In questo modo si risolverebbe il problema delle famiglie senza casa ma si aggraverebbe quello della ghettizzazione del centro storico. Ora mi aspetto il solito coro dei benpensanti pronti a dare del razzista a chiunque soltanto osi toccare l’argomento ma, come ho più volte dichiarato, penso che la concentrazione di cittadini stranieri, specie della stessa etnia o della stessa matrice culturale, in una zona urbana ben definita equivalga alla costruzione di un ghetto. E costruire un ghetto è razzismo, porsi il problema no.
In questo modo il centro storico di Montegranaro diventerà ancora di più città araba, gli Italiani che vi risiedono diventeranno ancora di più ospiti a casa loro ma, soprattutto, gli stessi stranieri non avranno alcun motivo o stimolo per cercare di integrarsi.

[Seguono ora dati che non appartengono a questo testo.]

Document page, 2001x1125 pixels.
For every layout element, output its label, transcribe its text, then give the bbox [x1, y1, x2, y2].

E questo è male per tutti.
Solo che, se tutto ciò accadrà nel centro storico, quartiere sconosciuto soprattutto alla politica e al governo cittadino, sarà come se il problema fosse risolto. Occhio non vede cuore non duole, e quello che accade nel centro storico, purtroppo, lo vede solo chi ci vive.

Luca Craia

martedì 7 giugno 2016

L’integrazione a Montegranaro. Bene i corsi, male il resto.

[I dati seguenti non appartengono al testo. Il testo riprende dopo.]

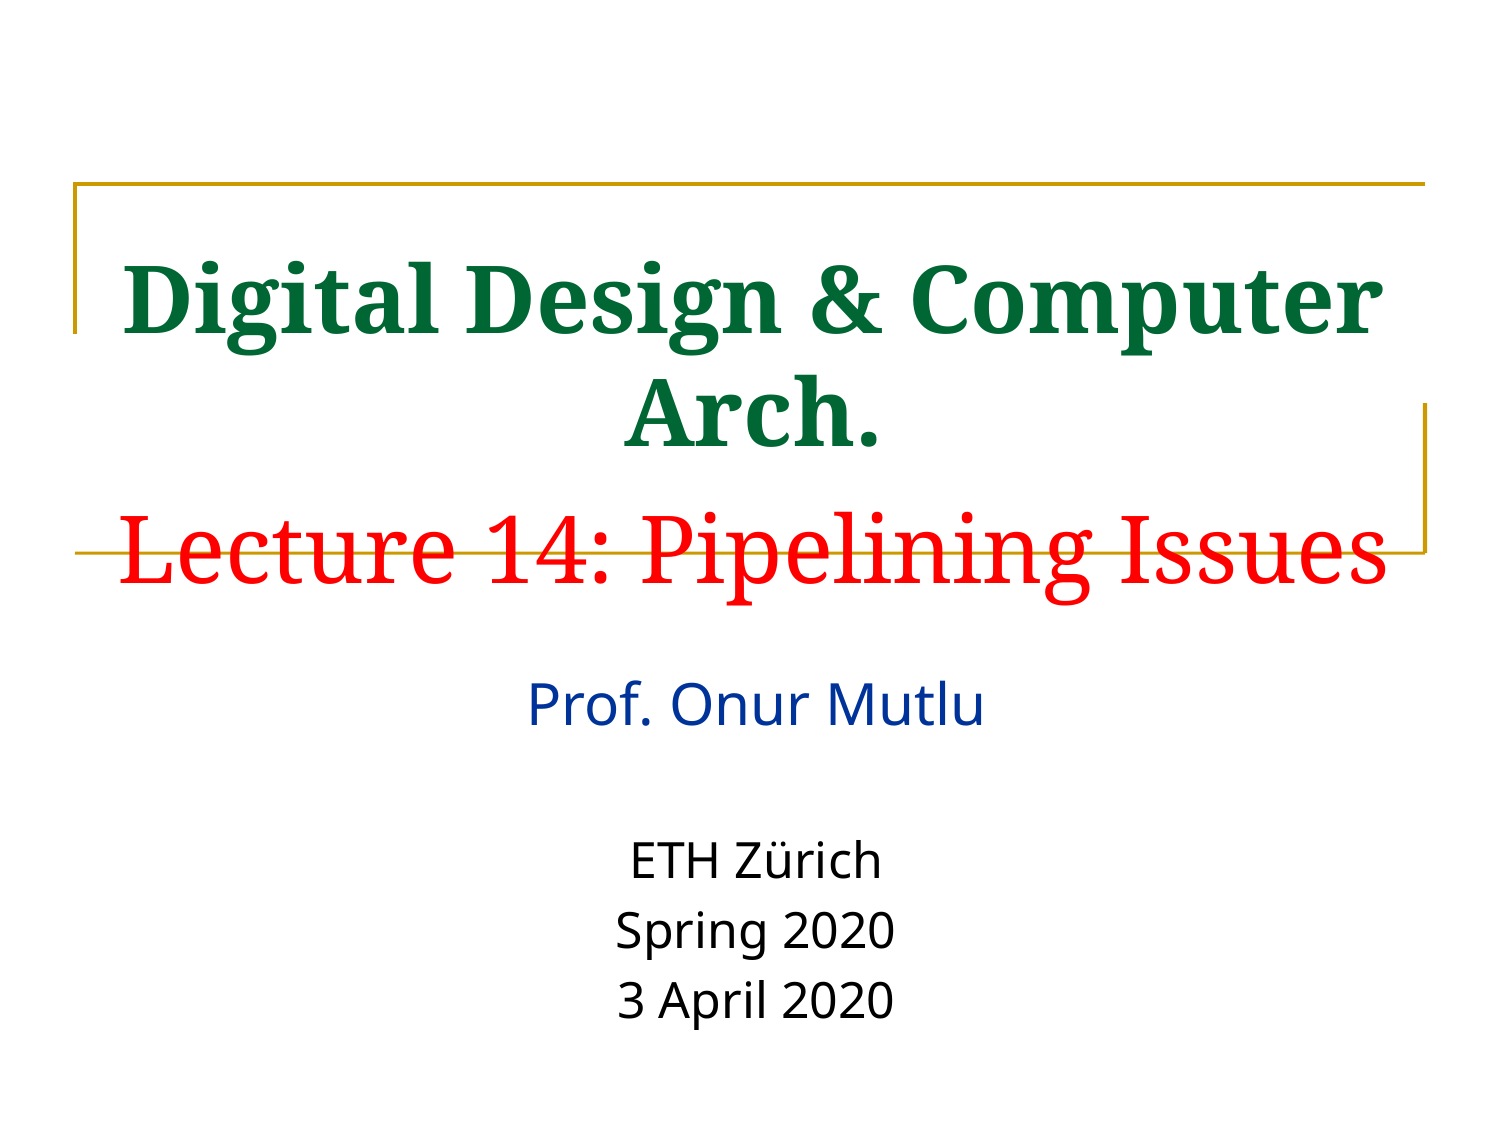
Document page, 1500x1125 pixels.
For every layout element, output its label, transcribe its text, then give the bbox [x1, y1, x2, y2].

Torno sull’argomento integrazione dopo aver letto la soddisfazione espressa dal nostro Sindaco e dall’Amministrazione Comunale per la buona riuscita del corso di lingua italiana per donne straniere. Vista la partecipazione e i risultati va detto che l’iniziativa merita un plauso. Il problema della lingua è serio e costituisce una delle barriere più importanti per l’integrazione dell’immigrato e, se vogliamo riuscire ad avere una reale integrazione, va risolto. La comunicazione e la reciproca comprensione è imprescindibile. Quindi molto bene per l’iniziativa ben riuscita.
Il problema, però, è che l’integrazione necessità di altri importanti interventi e non pare di vedere alcuna volontà di effettuarli, anzi. Ad esempio: collocare tutti gli extracomunitari in un'unica zona, come il centro storico o alcune vie circostanti, è pura ghettizzazione. Non mi sembra di vedere alcuna volontà di mettere mano alla questione.

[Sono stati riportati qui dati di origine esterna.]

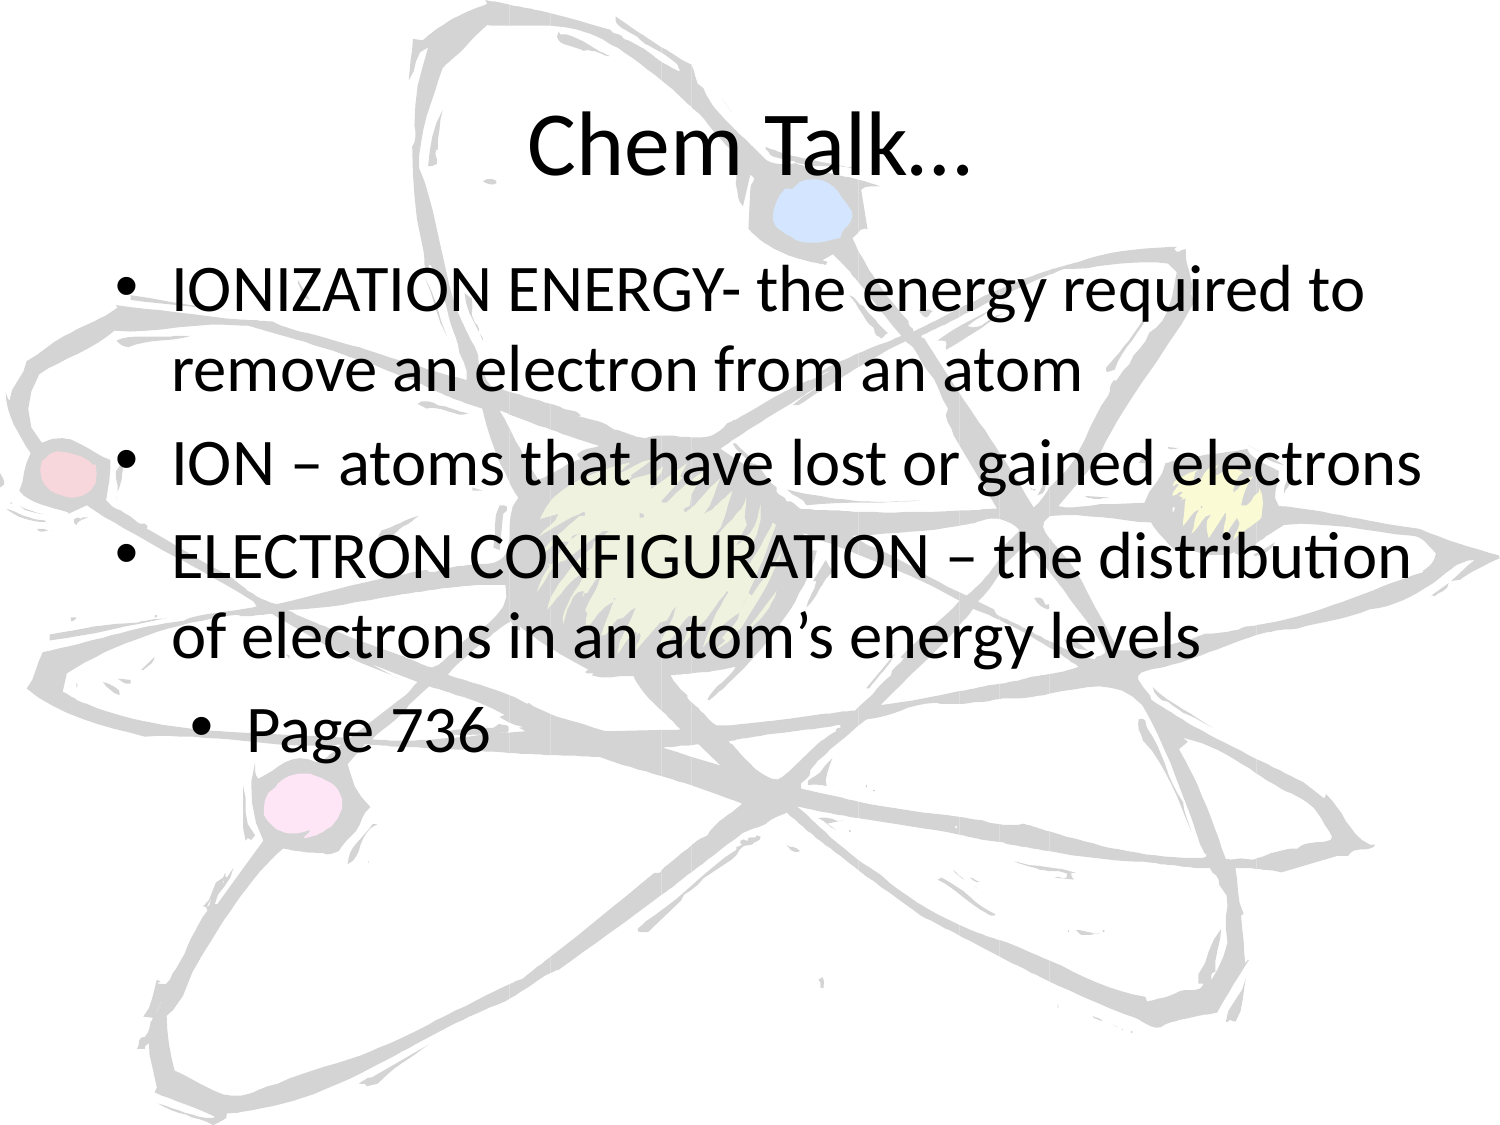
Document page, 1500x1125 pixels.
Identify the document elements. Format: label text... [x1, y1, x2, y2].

Poi leggo dell’assessore Basso che intende promuovere degli incontri ad hoc per spiegare i meccanismi della differenziata agli stranieri, il primo fra i quali a cura dell’Imam. Ritengo la cosa estremamente sbagliata, in quanto lo straniero non deve avere questo genere di tutele, ma deve essere indotto a integrarsi, a frequentare la vita sociale e civile del paese in cui vive. Era importante far partecipare gli stranieri agli incontri comuni, cosa non avvenuta. Fare delle riunioni apposta per loro è, ancora una volta, una ghettizzazione. Occorre distinguere il buonismo ipocrita dalla reale volontà di integrare. Mi pare che ancora si faccia confusione.